Gather up every line from the entries below that uses the word "space".

:: Data to process

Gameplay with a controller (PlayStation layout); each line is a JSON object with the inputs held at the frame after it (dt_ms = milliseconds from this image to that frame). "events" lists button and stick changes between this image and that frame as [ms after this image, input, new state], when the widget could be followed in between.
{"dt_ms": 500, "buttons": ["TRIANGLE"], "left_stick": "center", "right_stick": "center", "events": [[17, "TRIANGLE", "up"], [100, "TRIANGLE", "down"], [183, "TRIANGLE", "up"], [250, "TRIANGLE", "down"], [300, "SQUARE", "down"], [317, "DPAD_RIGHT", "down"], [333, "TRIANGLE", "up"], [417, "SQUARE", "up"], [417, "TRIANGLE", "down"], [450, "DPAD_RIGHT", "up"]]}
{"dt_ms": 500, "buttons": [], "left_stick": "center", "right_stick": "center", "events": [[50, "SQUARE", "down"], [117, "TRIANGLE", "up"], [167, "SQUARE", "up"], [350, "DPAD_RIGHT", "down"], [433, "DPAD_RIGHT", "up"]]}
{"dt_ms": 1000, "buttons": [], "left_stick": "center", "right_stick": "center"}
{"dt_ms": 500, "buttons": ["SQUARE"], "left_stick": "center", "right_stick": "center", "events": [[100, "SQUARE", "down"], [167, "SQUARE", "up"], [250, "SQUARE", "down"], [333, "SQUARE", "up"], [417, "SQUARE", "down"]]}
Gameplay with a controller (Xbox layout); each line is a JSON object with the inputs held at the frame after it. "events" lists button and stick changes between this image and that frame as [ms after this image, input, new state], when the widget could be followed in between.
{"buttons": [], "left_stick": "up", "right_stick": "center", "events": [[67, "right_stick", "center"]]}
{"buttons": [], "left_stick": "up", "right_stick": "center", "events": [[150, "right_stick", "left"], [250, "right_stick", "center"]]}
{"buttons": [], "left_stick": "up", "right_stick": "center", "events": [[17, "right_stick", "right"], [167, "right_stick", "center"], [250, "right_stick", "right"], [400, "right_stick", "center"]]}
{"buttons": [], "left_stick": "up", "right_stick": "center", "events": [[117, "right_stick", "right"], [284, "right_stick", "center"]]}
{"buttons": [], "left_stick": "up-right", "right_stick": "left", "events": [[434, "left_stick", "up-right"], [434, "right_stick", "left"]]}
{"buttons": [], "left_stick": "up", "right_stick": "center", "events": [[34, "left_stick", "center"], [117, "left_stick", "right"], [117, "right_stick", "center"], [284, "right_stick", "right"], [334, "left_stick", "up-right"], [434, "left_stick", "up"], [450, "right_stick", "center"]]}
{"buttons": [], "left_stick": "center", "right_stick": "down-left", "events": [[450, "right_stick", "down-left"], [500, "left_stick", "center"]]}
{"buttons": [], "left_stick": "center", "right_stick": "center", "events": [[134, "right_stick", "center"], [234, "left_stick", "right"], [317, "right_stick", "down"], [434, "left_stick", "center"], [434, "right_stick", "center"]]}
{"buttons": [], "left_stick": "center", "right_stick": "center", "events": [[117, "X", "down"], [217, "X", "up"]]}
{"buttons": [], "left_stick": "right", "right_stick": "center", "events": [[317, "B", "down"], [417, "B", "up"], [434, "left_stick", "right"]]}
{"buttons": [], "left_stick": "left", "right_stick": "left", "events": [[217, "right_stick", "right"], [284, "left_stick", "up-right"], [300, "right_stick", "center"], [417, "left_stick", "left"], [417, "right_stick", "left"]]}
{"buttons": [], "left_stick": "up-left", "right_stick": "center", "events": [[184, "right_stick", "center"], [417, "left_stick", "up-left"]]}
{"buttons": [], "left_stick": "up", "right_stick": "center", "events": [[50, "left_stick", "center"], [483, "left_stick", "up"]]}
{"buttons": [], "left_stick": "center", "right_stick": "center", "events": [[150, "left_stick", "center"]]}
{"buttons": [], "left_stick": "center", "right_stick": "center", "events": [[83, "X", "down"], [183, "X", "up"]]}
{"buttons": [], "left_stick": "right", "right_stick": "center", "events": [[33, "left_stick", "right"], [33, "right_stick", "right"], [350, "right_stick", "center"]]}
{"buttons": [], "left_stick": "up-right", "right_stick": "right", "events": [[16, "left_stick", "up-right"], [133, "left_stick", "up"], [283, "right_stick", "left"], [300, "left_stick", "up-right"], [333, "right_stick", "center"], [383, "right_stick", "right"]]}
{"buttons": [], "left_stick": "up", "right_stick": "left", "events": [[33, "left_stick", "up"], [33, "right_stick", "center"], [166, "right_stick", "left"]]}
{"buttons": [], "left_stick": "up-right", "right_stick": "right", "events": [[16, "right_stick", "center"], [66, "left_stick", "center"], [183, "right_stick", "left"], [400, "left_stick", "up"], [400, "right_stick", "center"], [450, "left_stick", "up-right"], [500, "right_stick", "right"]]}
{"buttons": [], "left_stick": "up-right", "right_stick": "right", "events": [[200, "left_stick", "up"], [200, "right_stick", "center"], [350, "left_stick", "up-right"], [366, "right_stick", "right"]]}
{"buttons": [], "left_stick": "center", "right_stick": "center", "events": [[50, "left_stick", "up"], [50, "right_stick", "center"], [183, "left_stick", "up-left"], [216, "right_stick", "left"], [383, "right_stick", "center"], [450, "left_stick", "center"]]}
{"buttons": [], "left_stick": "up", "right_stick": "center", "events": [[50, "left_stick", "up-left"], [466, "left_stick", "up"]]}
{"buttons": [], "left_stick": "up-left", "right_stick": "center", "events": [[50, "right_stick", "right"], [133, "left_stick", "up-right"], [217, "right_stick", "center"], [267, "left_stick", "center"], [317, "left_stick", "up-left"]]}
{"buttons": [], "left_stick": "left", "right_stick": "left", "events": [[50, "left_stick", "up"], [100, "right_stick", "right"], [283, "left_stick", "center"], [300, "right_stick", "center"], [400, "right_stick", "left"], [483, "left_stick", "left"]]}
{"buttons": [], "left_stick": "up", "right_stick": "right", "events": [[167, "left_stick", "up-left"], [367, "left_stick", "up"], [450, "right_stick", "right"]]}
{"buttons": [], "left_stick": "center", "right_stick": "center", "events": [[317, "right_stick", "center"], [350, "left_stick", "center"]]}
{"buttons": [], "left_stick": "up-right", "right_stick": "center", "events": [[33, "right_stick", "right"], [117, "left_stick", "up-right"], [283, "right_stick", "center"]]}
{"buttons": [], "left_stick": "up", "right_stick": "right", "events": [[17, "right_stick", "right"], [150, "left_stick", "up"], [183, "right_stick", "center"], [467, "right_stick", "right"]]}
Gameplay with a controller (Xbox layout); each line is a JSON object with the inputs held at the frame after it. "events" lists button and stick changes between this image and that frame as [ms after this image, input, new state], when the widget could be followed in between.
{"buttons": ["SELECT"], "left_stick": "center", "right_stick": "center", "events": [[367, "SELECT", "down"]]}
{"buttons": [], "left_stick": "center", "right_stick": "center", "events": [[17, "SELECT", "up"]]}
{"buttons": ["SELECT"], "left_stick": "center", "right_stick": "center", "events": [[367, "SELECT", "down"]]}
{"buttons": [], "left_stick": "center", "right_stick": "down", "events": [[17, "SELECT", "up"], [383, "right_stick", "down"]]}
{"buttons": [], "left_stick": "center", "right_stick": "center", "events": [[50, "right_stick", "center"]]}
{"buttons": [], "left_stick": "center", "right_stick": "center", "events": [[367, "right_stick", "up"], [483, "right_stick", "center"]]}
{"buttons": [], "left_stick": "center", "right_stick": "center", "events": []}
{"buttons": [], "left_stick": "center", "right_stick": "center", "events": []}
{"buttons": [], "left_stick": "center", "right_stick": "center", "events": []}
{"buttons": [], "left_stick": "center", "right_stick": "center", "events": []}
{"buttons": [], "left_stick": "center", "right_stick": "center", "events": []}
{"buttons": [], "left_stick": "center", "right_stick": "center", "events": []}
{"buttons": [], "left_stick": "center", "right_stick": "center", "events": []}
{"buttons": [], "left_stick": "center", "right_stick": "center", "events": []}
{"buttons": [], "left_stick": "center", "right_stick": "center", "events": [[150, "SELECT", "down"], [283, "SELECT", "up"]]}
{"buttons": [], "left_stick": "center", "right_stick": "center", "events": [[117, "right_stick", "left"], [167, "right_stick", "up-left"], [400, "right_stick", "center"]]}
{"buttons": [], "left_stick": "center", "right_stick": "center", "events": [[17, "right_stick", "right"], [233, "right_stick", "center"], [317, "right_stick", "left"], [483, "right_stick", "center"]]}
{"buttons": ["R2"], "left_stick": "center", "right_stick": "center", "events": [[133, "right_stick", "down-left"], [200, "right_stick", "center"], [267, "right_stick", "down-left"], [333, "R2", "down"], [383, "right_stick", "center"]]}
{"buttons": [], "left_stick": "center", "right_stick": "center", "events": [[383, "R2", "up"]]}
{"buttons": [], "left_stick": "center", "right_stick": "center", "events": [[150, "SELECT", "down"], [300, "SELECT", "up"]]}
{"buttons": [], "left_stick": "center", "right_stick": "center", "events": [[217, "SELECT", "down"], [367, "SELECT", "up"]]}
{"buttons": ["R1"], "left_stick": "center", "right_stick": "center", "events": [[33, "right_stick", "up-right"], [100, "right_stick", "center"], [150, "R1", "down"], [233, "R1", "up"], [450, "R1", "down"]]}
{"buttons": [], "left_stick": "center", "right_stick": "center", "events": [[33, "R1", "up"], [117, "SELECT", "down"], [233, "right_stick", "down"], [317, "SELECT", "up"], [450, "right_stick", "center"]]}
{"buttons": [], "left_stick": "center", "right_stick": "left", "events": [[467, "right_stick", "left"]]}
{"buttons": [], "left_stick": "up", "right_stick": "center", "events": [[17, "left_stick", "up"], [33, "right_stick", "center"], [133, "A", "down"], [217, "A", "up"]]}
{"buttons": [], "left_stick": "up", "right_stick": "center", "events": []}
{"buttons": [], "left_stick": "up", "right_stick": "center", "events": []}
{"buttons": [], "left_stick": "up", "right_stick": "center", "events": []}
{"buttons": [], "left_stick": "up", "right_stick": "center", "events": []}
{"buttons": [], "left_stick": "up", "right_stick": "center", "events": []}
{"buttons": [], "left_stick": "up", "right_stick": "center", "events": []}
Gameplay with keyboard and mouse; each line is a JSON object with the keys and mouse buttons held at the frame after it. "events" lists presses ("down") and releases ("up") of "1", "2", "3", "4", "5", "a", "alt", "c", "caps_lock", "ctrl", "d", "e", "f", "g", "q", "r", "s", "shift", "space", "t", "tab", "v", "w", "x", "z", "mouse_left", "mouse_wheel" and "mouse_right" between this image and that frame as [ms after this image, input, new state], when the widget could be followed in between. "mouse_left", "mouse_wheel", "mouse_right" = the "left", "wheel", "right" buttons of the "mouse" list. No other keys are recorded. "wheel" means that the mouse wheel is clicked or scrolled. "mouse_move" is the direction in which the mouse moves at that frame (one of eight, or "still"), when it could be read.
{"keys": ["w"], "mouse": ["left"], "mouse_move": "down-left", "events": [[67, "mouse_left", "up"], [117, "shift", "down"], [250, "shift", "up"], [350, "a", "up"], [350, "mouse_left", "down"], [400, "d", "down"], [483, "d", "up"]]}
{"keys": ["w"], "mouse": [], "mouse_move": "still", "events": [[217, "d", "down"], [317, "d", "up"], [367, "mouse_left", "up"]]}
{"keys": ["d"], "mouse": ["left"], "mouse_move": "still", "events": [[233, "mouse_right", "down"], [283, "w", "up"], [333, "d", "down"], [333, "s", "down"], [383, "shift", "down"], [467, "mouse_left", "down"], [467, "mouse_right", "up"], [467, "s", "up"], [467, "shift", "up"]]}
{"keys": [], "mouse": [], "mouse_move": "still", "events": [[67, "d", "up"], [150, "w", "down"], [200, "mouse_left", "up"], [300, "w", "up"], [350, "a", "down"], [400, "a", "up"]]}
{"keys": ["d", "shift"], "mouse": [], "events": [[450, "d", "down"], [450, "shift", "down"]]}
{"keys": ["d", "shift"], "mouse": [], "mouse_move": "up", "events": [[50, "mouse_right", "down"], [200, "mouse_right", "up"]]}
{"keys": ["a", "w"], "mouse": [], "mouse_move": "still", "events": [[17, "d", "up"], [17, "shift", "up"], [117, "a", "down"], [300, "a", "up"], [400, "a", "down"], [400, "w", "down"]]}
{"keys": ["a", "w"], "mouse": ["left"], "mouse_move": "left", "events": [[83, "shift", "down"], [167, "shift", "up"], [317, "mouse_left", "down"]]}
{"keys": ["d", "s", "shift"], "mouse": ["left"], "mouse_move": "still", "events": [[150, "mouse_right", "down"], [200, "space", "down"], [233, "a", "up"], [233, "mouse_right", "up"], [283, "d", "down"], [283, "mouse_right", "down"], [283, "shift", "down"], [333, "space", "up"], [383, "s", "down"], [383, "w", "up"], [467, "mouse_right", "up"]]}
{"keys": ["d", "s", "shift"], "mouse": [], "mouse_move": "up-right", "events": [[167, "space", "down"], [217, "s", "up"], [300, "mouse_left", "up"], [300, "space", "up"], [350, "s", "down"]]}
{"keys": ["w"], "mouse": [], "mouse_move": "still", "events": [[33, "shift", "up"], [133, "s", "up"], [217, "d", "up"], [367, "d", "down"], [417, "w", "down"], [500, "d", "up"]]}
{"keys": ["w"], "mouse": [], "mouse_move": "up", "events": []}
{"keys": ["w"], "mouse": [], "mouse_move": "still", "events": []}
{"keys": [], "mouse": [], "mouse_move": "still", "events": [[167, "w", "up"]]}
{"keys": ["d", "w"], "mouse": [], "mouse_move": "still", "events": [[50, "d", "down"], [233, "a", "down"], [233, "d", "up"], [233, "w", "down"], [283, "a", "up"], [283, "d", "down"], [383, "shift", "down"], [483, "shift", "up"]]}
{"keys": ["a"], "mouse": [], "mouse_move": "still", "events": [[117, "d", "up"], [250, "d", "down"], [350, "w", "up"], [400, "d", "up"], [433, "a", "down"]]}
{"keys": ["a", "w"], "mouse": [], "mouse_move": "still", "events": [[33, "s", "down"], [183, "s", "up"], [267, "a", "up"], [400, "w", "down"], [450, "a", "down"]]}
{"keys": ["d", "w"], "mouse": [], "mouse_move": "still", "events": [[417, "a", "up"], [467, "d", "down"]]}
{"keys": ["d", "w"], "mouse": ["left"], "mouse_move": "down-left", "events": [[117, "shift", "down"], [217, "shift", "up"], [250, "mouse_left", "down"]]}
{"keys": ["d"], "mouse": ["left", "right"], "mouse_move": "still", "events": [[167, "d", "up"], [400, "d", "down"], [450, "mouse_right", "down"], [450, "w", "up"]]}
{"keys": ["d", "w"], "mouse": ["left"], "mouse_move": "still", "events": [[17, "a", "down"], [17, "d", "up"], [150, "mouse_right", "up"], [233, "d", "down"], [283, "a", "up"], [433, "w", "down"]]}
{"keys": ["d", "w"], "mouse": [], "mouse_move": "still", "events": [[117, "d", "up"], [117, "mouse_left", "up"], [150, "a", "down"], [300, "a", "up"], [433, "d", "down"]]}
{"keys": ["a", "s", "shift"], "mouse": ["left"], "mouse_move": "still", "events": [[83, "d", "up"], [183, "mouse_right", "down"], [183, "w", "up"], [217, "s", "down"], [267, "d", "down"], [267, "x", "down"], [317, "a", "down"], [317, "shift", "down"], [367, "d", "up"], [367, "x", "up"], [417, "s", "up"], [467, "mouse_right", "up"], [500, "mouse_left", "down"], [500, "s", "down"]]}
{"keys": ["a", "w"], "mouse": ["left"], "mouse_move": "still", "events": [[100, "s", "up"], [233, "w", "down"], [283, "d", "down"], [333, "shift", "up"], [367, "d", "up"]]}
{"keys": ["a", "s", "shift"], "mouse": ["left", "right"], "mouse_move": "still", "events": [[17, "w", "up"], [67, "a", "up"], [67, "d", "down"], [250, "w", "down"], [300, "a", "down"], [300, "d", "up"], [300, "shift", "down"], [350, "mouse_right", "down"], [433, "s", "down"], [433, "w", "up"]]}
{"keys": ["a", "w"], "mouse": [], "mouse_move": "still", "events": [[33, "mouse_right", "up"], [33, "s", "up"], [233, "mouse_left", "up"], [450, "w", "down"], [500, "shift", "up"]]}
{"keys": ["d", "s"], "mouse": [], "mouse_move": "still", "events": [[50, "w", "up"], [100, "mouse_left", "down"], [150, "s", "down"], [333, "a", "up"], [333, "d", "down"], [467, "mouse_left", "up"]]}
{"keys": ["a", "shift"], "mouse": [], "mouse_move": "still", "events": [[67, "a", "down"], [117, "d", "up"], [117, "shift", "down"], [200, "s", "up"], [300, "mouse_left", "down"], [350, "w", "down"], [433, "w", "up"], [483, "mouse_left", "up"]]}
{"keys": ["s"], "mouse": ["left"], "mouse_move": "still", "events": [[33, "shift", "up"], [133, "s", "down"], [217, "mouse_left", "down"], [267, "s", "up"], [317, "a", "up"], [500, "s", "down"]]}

::::

→ Response to the exercise:
Gameplay with keyboard and mouse; each line is a JSON object with the keys and mouse buttons held at the frame after it. "events" lists presses ("down") and releases ("up") of "1", "2", "3", "4", "5", "a", "alt", "c", "caps_lock", "ctrl", "d", "e", "f", "g", "q", "r", "s", "shift", "space", "t", "tab", "v", "w", "x", "z", "mouse_left", "mouse_wheel" and "mouse_right" between this image and that frame as [ms after this image, input, new state], when the widget could be followed in between. "mouse_left", "mouse_wheel", "mouse_right" = the "left", "wheel", "right" buttons of the "mouse" list. No other keys are recorded. "wheel" means that the mouse wheel is clicked or scrolled. "mouse_move" is the direction in which the mouse moves at that frame (one of eight, or "still"), when it could be read.
{"keys": ["d", "s", "shift"], "mouse": ["left"], "mouse_move": "still", "events": [[150, "mouse_right", "down"], [200, "space", "down"], [233, "a", "up"], [233, "mouse_right", "up"], [283, "d", "down"], [283, "mouse_right", "down"], [283, "shift", "down"], [333, "space", "up"], [383, "s", "down"], [383, "w", "up"], [467, "mouse_right", "up"]]}
{"keys": ["d", "s", "shift"], "mouse": [], "mouse_move": "up-right", "events": [[167, "space", "down"], [217, "s", "up"], [300, "mouse_left", "up"], [300, "space", "up"], [350, "s", "down"]]}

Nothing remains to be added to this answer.